Cryptofeed L3 adapter (conceptual)

from pathlib import Path
import pandas as pd
from ob_analytics import PipelineConfig

class CryptofeedLoader:
    """Load events from a cryptofeed L3 order book log.

    Size of 0 means deletion. This adapter tracks state to infer
    actions and compute fills.
    """

    def __init__(self, config: PipelineConfig | None = None):
        self.config = config or PipelineConfig()

    def load(self, source: str | Path) -> pd.DataFrame:
        raw = pd.read_parquet(source)
        known_orders: dict[str, float] = {}
        rows = []

        for _, row in raw.iterrows():
            oid = row["order_id"]
            size = row["size"]
            prev_size = known_orders.get(oid)

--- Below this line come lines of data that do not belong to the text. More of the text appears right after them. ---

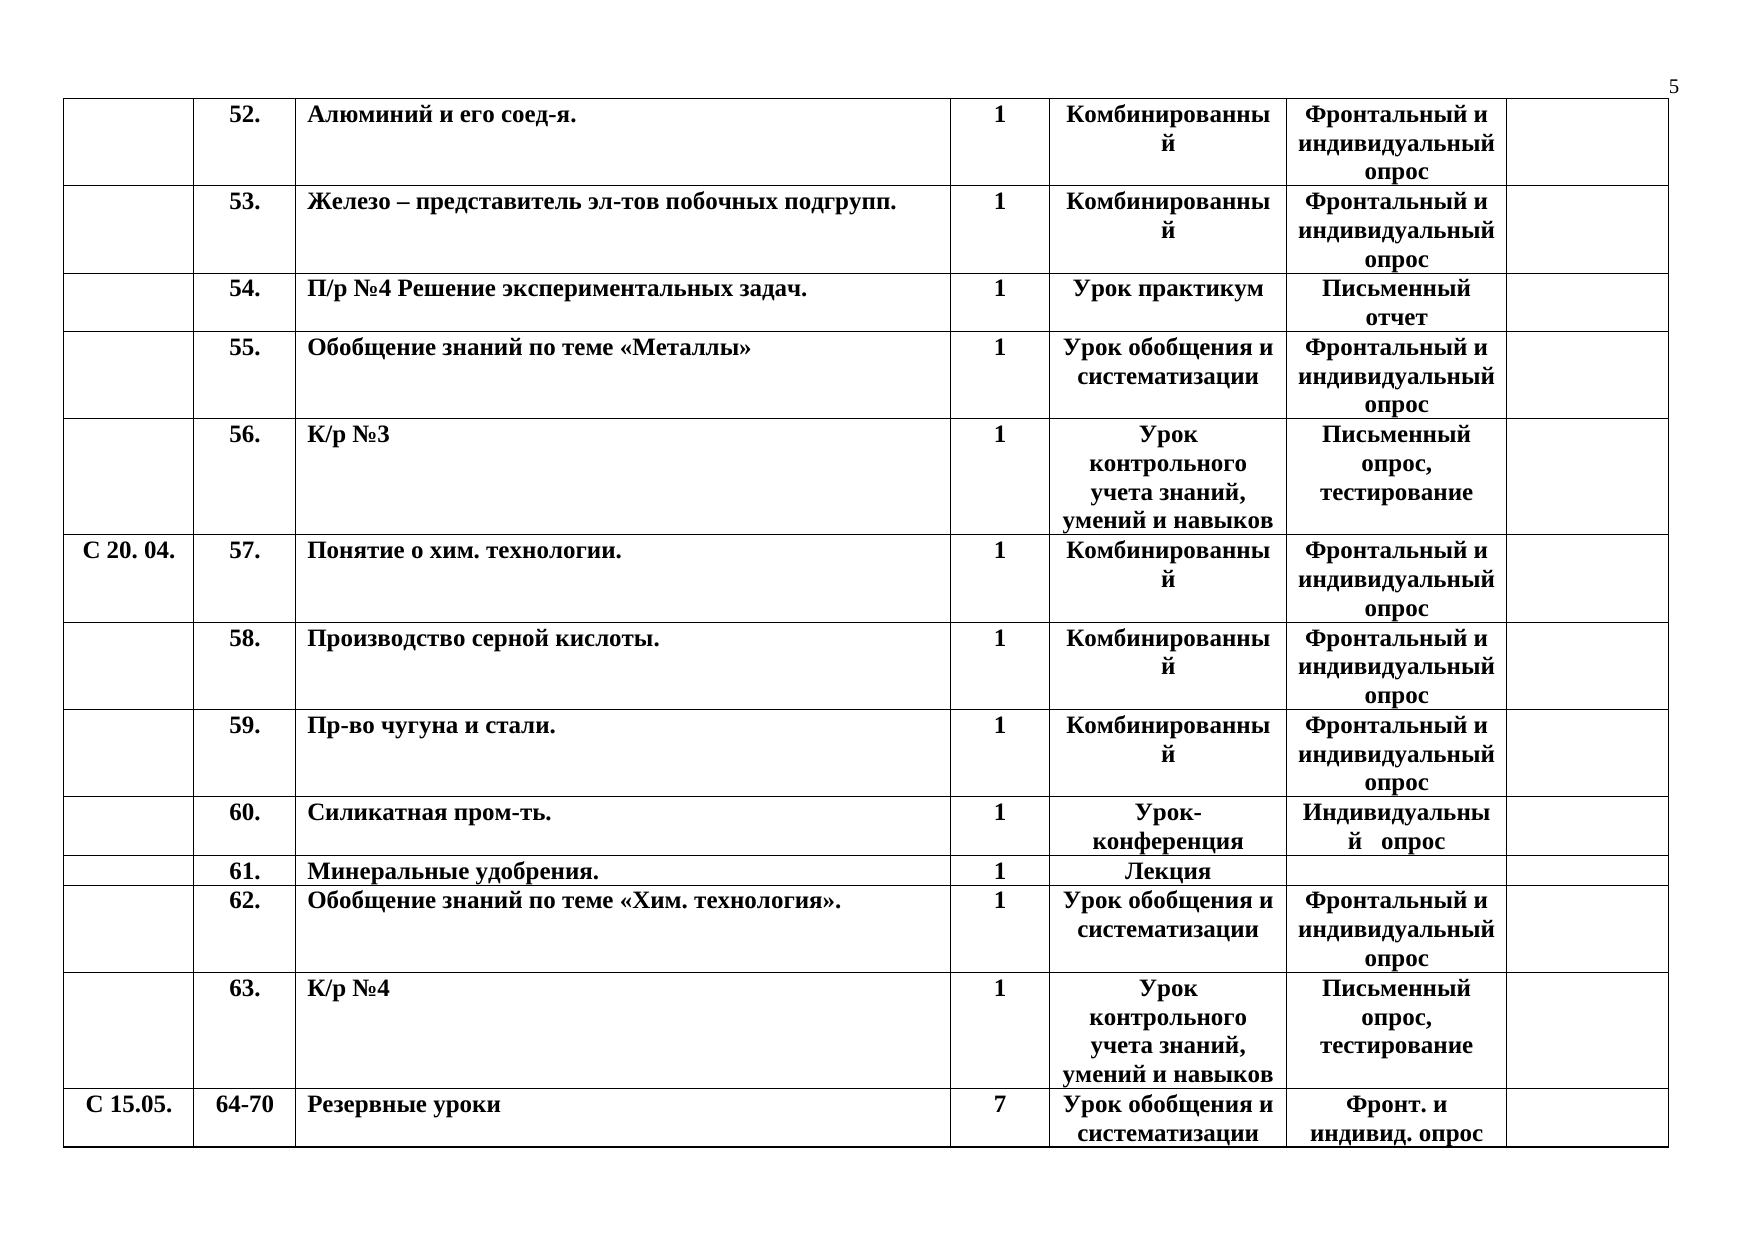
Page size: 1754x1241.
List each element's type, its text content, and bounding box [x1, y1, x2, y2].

table_cell Обобщение знаний по теме «Металлы» [296, 332, 950, 418]
table_cell 61. [194, 856, 295, 884]
table_cell Обобщение знаний по теме «Хим. технология». [296, 886, 950, 972]
table_cell [1507, 419, 1668, 534]
table_cell 1 [951, 710, 1049, 796]
table_cell [64, 419, 193, 534]
table_cell 64-70 [194, 1089, 295, 1146]
table_cell 1 [951, 623, 1049, 709]
table_cell К/р №4 [296, 973, 950, 1088]
table_cell [64, 332, 193, 418]
table_cell 58. [194, 623, 295, 709]
table_cell Урок контрольного учета знаний, умений и навыков [1050, 419, 1286, 534]
table_cell Алюминий и его соед-я. [296, 99, 950, 185]
table_cell [1507, 973, 1668, 1088]
table_cell [1507, 186, 1668, 272]
table_cell [64, 274, 193, 331]
table_cell 53. [194, 186, 295, 272]
table_cell 56. [194, 419, 295, 534]
table_cell Лекция [1050, 856, 1286, 884]
table_cell 1 [951, 797, 1049, 855]
table_cell 1 [951, 856, 1049, 884]
table_cell Силикатная пром-ть. [296, 797, 950, 855]
table_cell 55. [194, 332, 295, 418]
table_cell Железо – представитель эл-тов побочных подгрупп. [296, 186, 950, 272]
table_cell Фронтальный и индивидуальный опрос [1287, 99, 1506, 185]
table_cell [1507, 274, 1668, 331]
table_cell 1 [951, 332, 1049, 418]
table_cell [64, 186, 193, 272]
table_cell С 15.05. [64, 1089, 193, 1146]
table_cell Фронтальный и индивидуальный опрос [1287, 710, 1506, 796]
table_cell 1 [951, 274, 1049, 331]
table_cell Комбинированный [1050, 623, 1286, 709]
table_cell 52. [194, 99, 295, 185]
table_cell 1 [951, 186, 1049, 272]
table_cell [1507, 1089, 1668, 1146]
table_cell С 20. 04. [64, 535, 193, 622]
table_cell Фронт. и индивид. опрос [1287, 1089, 1506, 1146]
table_cell Производство серной кислоты. [296, 623, 950, 709]
table_cell [1507, 856, 1668, 884]
table_cell Резервные уроки [296, 1089, 950, 1146]
table_cell Комбинированный [1050, 710, 1286, 796]
table_cell [1507, 332, 1668, 418]
table_cell Урок контрольного учета знаний, умений и навыков [1050, 973, 1286, 1088]
table_cell [64, 886, 193, 972]
table_cell 54. [194, 274, 295, 331]
table_cell Урок-конференция [1050, 797, 1286, 855]
table_cell [64, 710, 193, 796]
table_cell Индивидуальный опрос [1287, 797, 1506, 855]
table_cell Комбинированный [1050, 99, 1286, 185]
table_cell Урок обобщения и систематизации [1050, 332, 1286, 418]
table_cell [1507, 535, 1668, 622]
table_cell [64, 623, 193, 709]
table_cell 1 [951, 419, 1049, 534]
table_cell Минеральные удобрения. [296, 856, 950, 884]
table_cell Комбинированный [1050, 535, 1286, 622]
table_cell [64, 797, 193, 855]
table_cell 1 [951, 99, 1049, 185]
table_cell К/р №3 [296, 419, 950, 534]
table_cell 1 [951, 535, 1049, 622]
table_cell [64, 856, 193, 884]
table_cell [64, 99, 193, 185]
table_cell [1287, 856, 1506, 884]
table_cell 7 [951, 1089, 1049, 1146]
table_cell [1507, 797, 1668, 855]
table_cell [1507, 886, 1668, 972]
table_cell 1 [951, 973, 1049, 1088]
table_cell 60. [194, 797, 295, 855]
table_cell П/р №4 Решение экспериментальных задач. [296, 274, 950, 331]
table_cell Пр-во чугуна и стали. [296, 710, 950, 796]
table_cell [64, 973, 193, 1088]
table_cell Письменный опрос, тестирование [1287, 973, 1506, 1088]
table_cell 63. [194, 973, 295, 1088]
table_cell Письменный отчет [1287, 274, 1506, 331]
table_cell Фронтальный и индивидуальный опрос [1287, 623, 1506, 709]
table_cell [1507, 623, 1668, 709]
table_cell Фронтальный и индивидуальный опрос [1287, 332, 1506, 418]
table_cell 59. [194, 710, 295, 796]
table_cell 1 [951, 886, 1049, 972]
table_cell Урок практикум [1050, 274, 1286, 331]
table_cell 62. [194, 886, 295, 972]
table_cell [1507, 99, 1668, 185]
table_cell Письменный опрос, тестирование [1287, 419, 1506, 534]
table_cell Понятие о хим. технологии. [296, 535, 950, 622]
table_cell 57. [194, 535, 295, 622]
table_cell Комбинированный [1050, 186, 1286, 272]
table_cell Урок обобщения и систематизации [1050, 1089, 1286, 1146]
table_cell Фронтальный и индивидуальный опрос [1287, 886, 1506, 972]
table_cell Фронтальный и индивидуальный опрос [1287, 535, 1506, 622]
table_cell [1507, 710, 1668, 796]
table_cell Фронтальный и индивидуальный опрос [1287, 186, 1506, 272]
table_cell Урок обобщения и систематизации [1050, 886, 1286, 972]
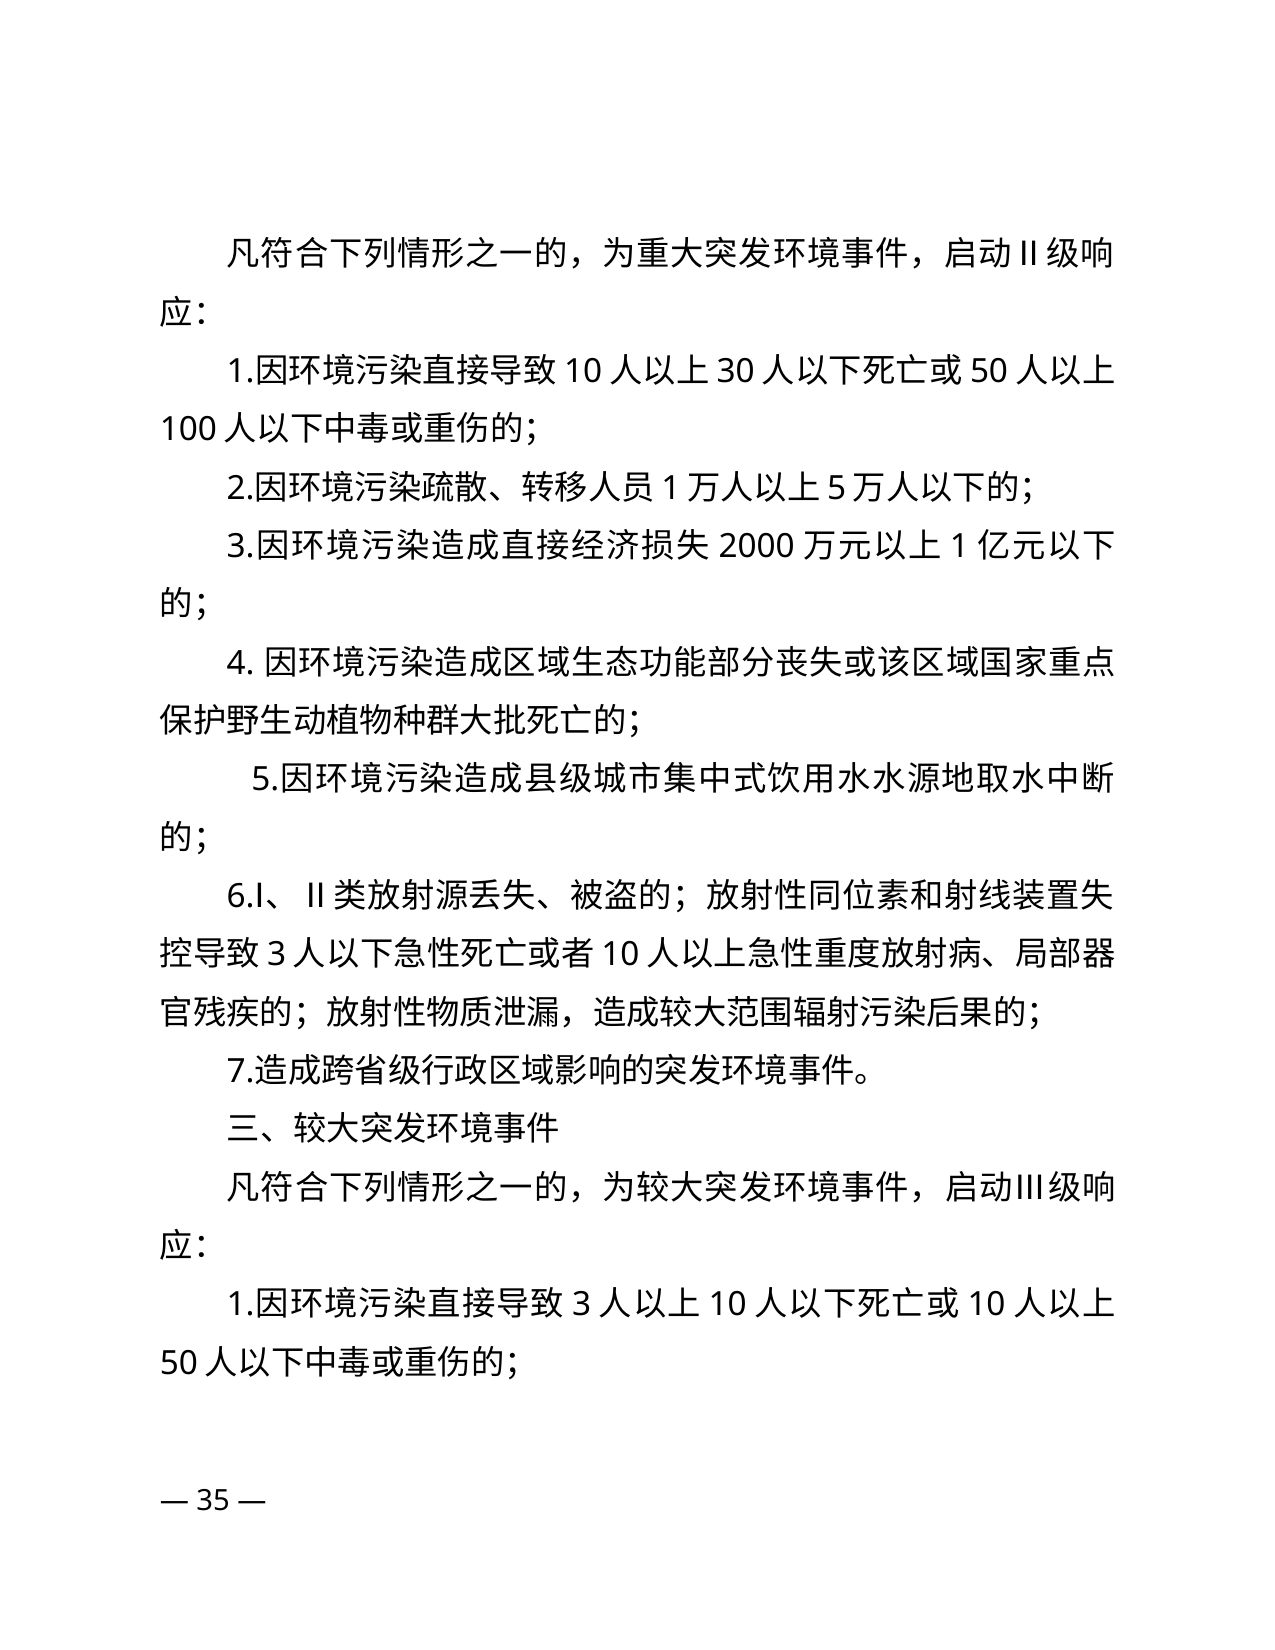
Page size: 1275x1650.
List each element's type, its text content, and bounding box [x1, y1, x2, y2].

text 6.Ⅰ、Ⅱ类放射源丢失、被盗的；放射性同位素和射线装置失控导致3人以下急性死亡或者10人以上急性重度放射病、局部器官残疾的；放射性物质泄漏，造成较大范围辐射污染后果的； [159, 861, 1116, 1036]
text 1.因环境污染直接导致10人以上30人以下死亡或50人以上100人以下中毒或重伤的； [159, 336, 1116, 452]
text 凡符合下列情形之一的，为较大突发环境事件，启动Ⅲ级响应： [159, 1152, 1116, 1269]
text 7.造成跨省级行政区域影响的突发环境事件。 [159, 1036, 1116, 1094]
text 5.因环境污染造成县级城市集中式饮用水水源地取水中断的； [159, 744, 1116, 861]
text 4. 因环境污染造成区域生态功能部分丧失或该区域国家重点保护野生动植物种群大批死亡的； [159, 627, 1116, 744]
text 2.因环境污染疏散、转移人员1万人以上5万人以下的； [159, 452, 1116, 511]
text 三、较大突发环境事件 [159, 1094, 1116, 1152]
text 凡符合下列情形之一的，为重大突发环境事件，启动Ⅱ级响应： [159, 219, 1116, 336]
text 1.因环境污染直接导致3人以上10人以下死亡或10人以上50人以下中毒或重伤的； [159, 1269, 1116, 1386]
text 3.因环境污染造成直接经济损失2000万元以上1亿元以下的； [159, 511, 1116, 627]
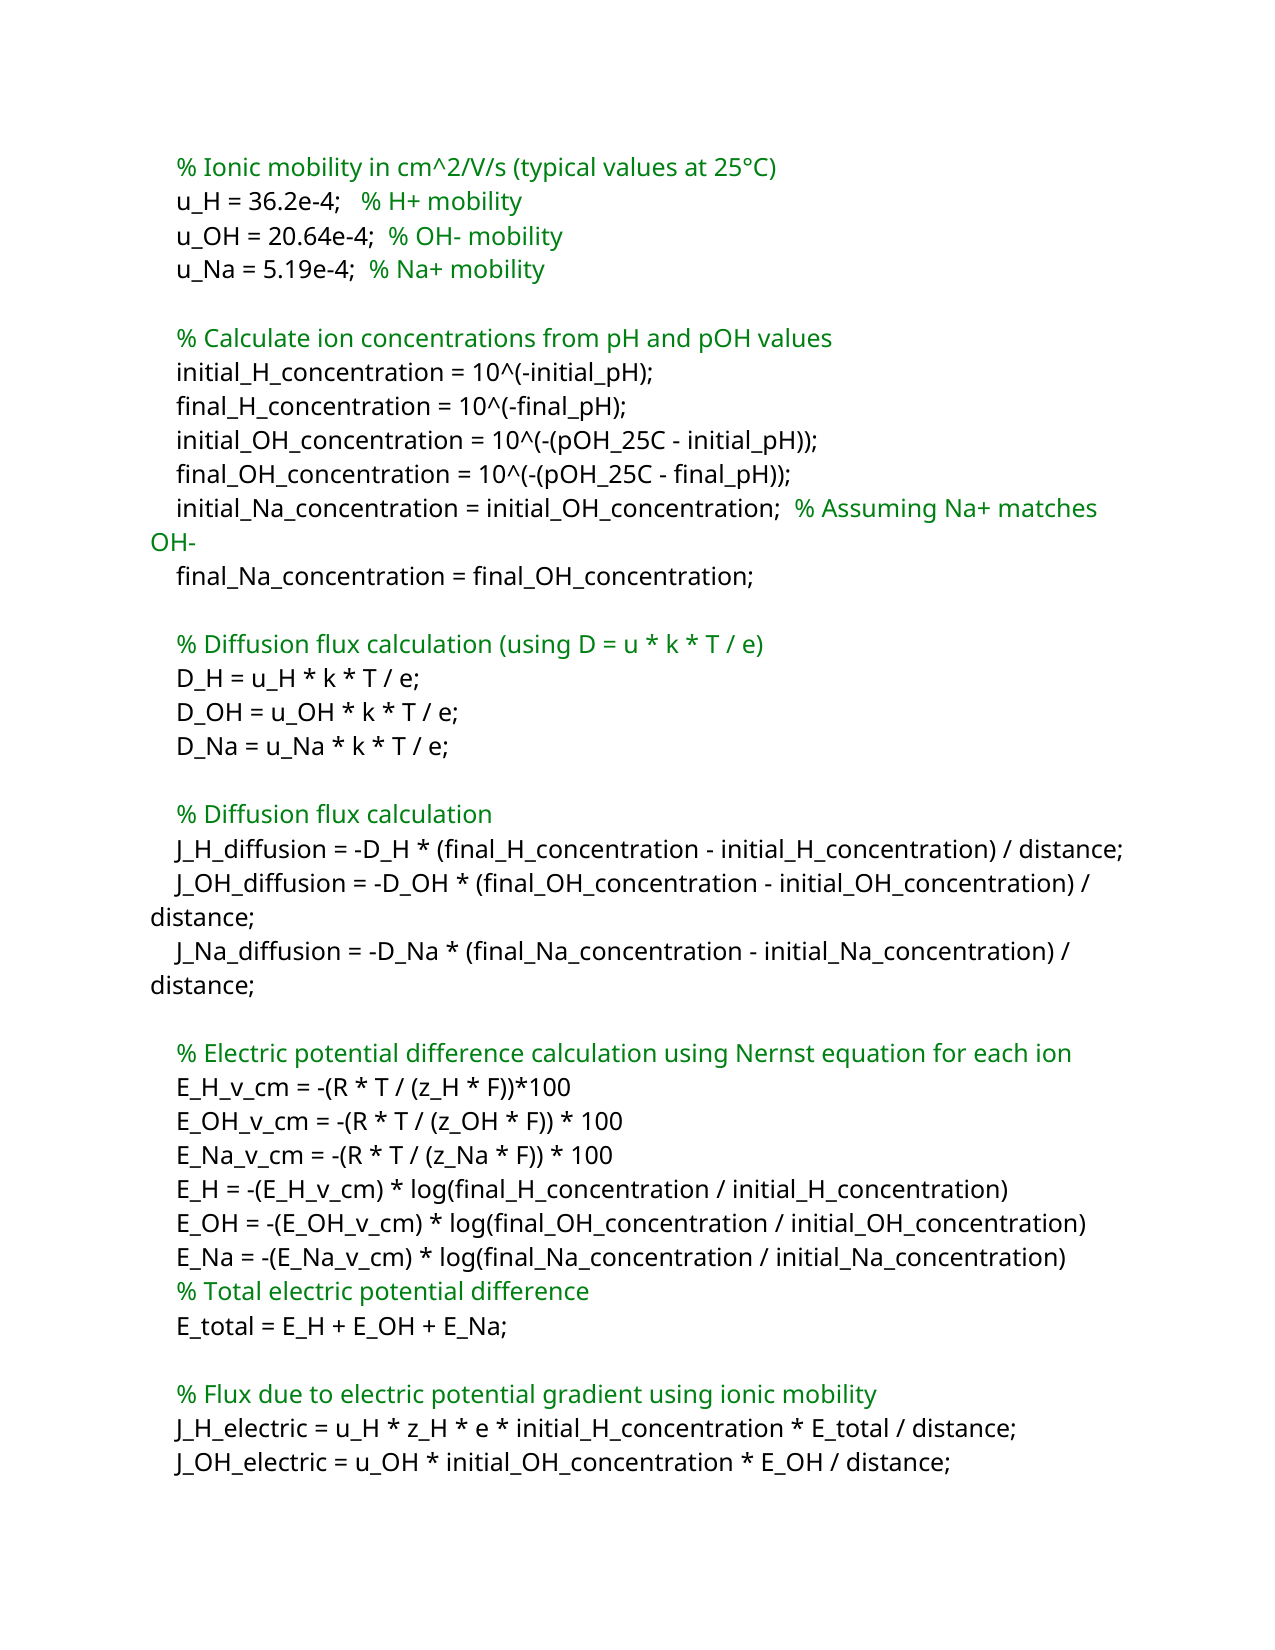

            if prev_size is None:
                action, fill = "created", 0.0
            elif size == 0:
                action, fill = "deleted", prev_size
            else:
                action, fill = "changed", prev_size - size

            if size > 0:
                known_orders[oid] = size
            elif oid in known_orders:
                del known_orders[oid]

            rows.append({
                "id": oid,
                "timestamp": row["receipt_timestamp"],
                "exchange_timestamp": row["exchange_timestamp"],
                "price": row["price"],
                "volume": size,
                "action": action,
                "direction": "bid" if row["side"] == "BID" else "ask",
                "fill": fill,
            })

        events = pd.DataFrame(rows)
        events["event_id"] = range(1, len(events) + 1)
        events["original_number"] = events["event_id"]
        return events

Note

A production adapter would handle out-of-order messages, reconnection gaps, and exchange-specific quirks. The key point: any object with a load method returning the right DataFrame works — no subclassing required.

Custom trade source

Implement TradeSource (a load(events, source) -> DataFrame method) when trades come from an API, a database, or a non-CSV layout:

import pandas as pd
from ob_analytics import Pipeline, PipelineConfig, sample_csv_path

class ApiTradeSource:
    def load(self, events: pd.DataFrame, source: object) -> pd.DataFrame:
        # Build the canonical trades DataFrame (timestamp, price, volume,
        # direction, maker_event_id, taker_event_id, maker, taker, …)
        raise NotImplementedError

result = Pipeline(
    config=PipelineConfig(),
    trade_source=ApiTradeSource(),
).run(sample_csv_path())

Bundle defaults in a Format subclass — see Protocols.